_WHAT THE TASK ASKS_. Each line in the records below, from the one that contains "Ten Imperial" to the one that contains "Yusof Ishak в 2024", should be reproduced exactly, the first and last included.

##### GIVEN RECORDS

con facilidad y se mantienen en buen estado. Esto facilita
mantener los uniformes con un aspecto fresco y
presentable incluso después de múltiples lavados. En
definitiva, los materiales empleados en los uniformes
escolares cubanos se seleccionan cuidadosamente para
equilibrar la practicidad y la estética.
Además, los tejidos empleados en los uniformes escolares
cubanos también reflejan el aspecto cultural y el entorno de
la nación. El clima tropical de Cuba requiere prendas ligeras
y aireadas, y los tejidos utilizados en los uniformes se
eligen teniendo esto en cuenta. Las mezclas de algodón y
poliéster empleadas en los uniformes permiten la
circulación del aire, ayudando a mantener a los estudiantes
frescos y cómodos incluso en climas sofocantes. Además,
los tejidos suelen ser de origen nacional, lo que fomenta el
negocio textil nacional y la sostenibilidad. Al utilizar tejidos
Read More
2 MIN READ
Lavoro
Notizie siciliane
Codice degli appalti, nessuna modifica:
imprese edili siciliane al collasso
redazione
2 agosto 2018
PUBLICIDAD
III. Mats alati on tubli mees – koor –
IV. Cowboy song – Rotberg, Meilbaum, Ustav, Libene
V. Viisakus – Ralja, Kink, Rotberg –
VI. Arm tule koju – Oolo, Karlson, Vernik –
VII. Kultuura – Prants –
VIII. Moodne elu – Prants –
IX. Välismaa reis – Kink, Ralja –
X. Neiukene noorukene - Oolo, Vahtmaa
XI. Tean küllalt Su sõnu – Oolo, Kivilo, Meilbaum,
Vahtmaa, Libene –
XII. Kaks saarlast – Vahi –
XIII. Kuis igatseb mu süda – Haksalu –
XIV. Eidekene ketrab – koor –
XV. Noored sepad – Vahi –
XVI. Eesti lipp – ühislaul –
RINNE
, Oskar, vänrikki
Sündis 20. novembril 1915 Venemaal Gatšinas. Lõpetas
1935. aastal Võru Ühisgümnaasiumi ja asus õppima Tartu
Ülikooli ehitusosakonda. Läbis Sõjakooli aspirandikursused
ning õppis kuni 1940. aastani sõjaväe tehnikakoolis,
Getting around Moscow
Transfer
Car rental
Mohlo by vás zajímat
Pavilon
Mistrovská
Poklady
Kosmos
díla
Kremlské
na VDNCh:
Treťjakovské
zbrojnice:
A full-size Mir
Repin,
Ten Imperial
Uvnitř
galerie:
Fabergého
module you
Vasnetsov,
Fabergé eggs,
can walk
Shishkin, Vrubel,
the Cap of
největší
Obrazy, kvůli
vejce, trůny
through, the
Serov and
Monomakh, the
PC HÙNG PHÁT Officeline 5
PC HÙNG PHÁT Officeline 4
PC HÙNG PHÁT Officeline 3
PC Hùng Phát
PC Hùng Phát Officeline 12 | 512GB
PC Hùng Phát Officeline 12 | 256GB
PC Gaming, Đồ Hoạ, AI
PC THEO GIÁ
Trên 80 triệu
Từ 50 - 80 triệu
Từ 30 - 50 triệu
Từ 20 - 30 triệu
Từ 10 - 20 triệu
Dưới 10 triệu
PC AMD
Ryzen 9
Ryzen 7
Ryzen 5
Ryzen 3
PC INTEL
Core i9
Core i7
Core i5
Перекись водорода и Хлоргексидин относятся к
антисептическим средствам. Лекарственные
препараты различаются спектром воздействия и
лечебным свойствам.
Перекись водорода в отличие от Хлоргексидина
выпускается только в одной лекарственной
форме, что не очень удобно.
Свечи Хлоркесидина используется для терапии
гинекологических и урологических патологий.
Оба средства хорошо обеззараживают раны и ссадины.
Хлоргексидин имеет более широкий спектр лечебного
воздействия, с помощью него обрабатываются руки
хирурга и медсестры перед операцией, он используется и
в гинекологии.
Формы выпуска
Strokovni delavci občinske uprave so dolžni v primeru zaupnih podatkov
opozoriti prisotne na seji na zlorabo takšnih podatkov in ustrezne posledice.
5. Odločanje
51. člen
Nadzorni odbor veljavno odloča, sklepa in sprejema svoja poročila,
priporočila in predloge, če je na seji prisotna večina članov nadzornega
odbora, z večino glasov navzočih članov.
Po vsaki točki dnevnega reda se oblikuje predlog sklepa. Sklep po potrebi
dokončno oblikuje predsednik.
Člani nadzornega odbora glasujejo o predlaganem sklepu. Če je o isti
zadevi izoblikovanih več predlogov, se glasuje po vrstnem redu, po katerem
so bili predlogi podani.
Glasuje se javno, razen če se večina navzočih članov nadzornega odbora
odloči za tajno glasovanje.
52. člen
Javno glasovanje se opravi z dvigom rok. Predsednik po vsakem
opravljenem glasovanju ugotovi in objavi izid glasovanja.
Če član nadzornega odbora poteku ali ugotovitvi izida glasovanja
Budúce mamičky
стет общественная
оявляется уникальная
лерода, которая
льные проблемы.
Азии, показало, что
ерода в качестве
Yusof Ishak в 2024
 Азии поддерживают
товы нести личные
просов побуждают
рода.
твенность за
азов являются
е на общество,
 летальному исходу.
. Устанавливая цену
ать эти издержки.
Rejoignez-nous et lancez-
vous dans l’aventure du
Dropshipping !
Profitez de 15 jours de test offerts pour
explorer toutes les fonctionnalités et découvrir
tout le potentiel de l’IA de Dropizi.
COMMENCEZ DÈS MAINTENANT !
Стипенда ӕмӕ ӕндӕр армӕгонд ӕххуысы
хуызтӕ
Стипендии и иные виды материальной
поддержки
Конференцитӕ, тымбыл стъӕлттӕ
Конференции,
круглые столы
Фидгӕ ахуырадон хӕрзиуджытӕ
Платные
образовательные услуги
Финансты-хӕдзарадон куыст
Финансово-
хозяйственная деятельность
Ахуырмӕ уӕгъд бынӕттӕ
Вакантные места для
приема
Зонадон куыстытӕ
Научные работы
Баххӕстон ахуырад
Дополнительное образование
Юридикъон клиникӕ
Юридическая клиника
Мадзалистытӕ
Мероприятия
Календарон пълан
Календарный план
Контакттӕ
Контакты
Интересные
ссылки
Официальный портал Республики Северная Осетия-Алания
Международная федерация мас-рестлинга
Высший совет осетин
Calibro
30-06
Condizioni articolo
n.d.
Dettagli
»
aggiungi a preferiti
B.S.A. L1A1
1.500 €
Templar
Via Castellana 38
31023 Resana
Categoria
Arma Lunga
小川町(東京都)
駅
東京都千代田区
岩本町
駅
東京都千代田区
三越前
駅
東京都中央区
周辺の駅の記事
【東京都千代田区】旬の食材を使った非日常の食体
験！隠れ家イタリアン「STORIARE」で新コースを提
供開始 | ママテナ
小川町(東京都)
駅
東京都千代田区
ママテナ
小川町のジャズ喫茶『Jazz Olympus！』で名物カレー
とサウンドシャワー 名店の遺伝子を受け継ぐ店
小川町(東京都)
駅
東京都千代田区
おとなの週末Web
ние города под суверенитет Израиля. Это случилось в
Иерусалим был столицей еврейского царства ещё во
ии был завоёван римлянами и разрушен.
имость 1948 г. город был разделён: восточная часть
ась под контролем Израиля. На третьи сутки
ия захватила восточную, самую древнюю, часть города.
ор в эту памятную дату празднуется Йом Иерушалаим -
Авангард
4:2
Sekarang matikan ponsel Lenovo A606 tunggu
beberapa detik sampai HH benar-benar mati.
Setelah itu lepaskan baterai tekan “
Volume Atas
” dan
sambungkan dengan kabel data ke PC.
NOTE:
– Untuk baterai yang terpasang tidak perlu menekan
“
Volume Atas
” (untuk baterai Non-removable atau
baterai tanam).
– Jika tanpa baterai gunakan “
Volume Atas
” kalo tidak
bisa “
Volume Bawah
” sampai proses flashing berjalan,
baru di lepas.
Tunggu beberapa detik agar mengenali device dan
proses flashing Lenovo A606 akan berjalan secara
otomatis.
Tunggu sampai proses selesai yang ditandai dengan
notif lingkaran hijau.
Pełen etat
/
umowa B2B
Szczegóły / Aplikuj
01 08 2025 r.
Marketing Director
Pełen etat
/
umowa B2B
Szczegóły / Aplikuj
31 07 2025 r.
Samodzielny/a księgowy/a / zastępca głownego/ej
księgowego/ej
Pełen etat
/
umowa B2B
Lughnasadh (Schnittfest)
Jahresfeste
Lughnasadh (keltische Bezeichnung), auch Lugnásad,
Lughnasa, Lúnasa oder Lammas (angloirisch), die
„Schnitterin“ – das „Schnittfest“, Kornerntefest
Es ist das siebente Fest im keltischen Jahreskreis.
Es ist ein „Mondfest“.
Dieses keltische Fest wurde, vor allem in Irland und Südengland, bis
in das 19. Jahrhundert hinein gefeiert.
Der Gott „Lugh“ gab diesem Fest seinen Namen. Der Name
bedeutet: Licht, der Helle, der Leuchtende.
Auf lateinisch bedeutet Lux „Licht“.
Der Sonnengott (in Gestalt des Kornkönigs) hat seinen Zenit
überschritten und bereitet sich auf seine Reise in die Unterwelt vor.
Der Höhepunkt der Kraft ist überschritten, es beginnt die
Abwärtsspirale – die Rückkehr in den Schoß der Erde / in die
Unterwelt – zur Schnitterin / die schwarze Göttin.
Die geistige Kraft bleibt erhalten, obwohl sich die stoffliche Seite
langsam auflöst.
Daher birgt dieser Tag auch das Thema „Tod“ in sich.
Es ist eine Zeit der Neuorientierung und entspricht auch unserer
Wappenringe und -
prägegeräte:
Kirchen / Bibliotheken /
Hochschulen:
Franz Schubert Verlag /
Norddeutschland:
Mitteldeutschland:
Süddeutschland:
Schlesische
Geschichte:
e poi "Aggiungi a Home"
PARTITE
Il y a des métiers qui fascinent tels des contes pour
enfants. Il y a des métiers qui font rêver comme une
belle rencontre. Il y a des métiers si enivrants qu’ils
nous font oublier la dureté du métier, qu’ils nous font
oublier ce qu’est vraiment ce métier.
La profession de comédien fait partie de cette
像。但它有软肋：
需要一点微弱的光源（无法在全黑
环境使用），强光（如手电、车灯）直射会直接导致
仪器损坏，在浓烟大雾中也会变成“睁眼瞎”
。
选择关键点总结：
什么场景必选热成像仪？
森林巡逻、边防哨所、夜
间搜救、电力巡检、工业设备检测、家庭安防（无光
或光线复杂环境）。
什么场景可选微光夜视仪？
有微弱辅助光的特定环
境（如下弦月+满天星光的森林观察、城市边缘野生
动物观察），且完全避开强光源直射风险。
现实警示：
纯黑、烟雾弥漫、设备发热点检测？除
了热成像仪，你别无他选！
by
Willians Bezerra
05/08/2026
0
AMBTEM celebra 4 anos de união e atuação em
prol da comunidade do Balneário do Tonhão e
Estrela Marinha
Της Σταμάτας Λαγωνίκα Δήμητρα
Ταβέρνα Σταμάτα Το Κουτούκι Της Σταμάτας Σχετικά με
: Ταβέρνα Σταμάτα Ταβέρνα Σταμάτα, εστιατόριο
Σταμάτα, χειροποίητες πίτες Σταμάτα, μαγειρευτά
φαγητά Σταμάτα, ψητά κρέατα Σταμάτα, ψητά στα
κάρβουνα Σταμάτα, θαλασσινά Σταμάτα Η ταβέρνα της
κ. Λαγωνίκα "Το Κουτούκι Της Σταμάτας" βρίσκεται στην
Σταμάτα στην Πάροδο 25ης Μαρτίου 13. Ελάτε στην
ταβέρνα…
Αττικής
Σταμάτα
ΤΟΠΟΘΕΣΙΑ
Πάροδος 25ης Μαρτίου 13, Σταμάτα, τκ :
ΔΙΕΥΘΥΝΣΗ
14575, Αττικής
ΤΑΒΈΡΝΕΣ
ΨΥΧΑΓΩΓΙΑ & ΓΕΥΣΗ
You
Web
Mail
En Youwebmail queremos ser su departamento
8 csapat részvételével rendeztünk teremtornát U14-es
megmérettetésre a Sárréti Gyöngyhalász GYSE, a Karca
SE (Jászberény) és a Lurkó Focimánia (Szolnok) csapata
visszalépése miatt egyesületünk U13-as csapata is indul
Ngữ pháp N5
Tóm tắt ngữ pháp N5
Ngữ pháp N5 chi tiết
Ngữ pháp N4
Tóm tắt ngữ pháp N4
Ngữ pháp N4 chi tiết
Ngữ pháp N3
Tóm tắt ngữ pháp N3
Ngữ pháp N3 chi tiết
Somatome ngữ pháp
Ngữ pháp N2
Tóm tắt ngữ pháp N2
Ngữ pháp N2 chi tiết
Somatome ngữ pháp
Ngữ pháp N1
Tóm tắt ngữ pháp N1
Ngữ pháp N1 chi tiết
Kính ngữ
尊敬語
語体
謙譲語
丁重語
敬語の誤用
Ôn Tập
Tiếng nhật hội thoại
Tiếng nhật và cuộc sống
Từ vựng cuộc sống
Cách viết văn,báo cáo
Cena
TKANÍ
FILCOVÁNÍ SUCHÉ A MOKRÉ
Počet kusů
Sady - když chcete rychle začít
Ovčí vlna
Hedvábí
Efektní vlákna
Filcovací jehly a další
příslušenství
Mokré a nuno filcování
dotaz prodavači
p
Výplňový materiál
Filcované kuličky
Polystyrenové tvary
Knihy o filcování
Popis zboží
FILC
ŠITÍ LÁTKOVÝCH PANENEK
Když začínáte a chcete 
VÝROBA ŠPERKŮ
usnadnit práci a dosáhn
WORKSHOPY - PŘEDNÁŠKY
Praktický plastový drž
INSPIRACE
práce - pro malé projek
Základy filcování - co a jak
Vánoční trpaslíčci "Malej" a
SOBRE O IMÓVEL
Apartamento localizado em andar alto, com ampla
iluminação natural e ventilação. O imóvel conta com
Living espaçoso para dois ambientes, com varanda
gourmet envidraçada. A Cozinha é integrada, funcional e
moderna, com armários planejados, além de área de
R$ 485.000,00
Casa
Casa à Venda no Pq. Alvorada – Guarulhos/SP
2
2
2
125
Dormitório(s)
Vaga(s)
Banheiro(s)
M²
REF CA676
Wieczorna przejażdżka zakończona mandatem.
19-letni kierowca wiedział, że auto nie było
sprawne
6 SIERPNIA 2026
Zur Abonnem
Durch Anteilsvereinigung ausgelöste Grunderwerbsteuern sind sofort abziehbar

##########

_RESPONSE TO THIS TASK_.
Ten Imperial
Uvnitř
galerie:
Fabergého
module you
Vasnetsov,
Fabergé eggs,
can walk
Shishkin, Vrubel,
the Cap of
největší
Obrazy, kvůli
vejce, trůny
through, the
Serov and
Monomakh, the
PC HÙNG PHÁT Officeline 5
PC HÙNG PHÁT Officeline 4
PC HÙNG PHÁT Officeline 3
PC Hùng Phát
PC Hùng Phát Officeline 12 | 512GB
PC Hùng Phát Officeline 12 | 256GB
PC Gaming, Đồ Hoạ, AI
PC THEO GIÁ
Trên 80 triệu
Từ 50 - 80 triệu
Từ 30 - 50 triệu
Từ 20 - 30 triệu
Từ 10 - 20 triệu
Dưới 10 triệu
PC AMD
Ryzen 9
Ryzen 7
Ryzen 5
Ryzen 3
PC INTEL
Core i9
Core i7
Core i5
Перекись водорода и Хлоргексидин относятся к
антисептическим средствам. Лекарственные
препараты различаются спектром воздействия и
лечебным свойствам.
Перекись водорода в отличие от Хлоргексидина
выпускается только в одной лекарственной
форме, что не очень удобно.
Свечи Хлоркесидина используется для терапии
гинекологических и урологических патологий.
Оба средства хорошо обеззараживают раны и ссадины.
Хлоргексидин имеет более широкий спектр лечебного
воздействия, с помощью него обрабатываются руки
хирурга и медсестры перед операцией, он используется и
в гинекологии.
Формы выпуска
Strokovni delavci občinske uprave so dolžni v primeru zaupnih podatkov
opozoriti prisotne na seji na zlorabo takšnih podatkov in ustrezne posledice.
5. Odločanje
51. člen
Nadzorni odbor veljavno odloča, sklepa in sprejema svoja poročila,
priporočila in predloge, če je na seji prisotna večina članov nadzornega
odbora, z večino glasov navzočih članov.
Po vsaki točki dnevnega reda se oblikuje predlog sklepa. Sklep po potrebi
dokončno oblikuje predsednik.
Člani nadzornega odbora glasujejo o predlaganem sklepu. Če je o isti
zadevi izoblikovanih več predlogov, se glasuje po vrstnem redu, po katerem
so bili predlogi podani.
Glasuje se javno, razen če se večina navzočih članov nadzornega odbora
odloči za tajno glasovanje.
52. člen
Javno glasovanje se opravi z dvigom rok. Predsednik po vsakem
opravljenem glasovanju ugotovi in objavi izid glasovanja.
Če član nadzornega odbora poteku ali ugotovitvi izida glasovanja
Budúce mamičky
стет общественная
оявляется уникальная
лерода, которая
льные проблемы.
Азии, показало, что
ерода в качестве
Yusof Ishak в 2024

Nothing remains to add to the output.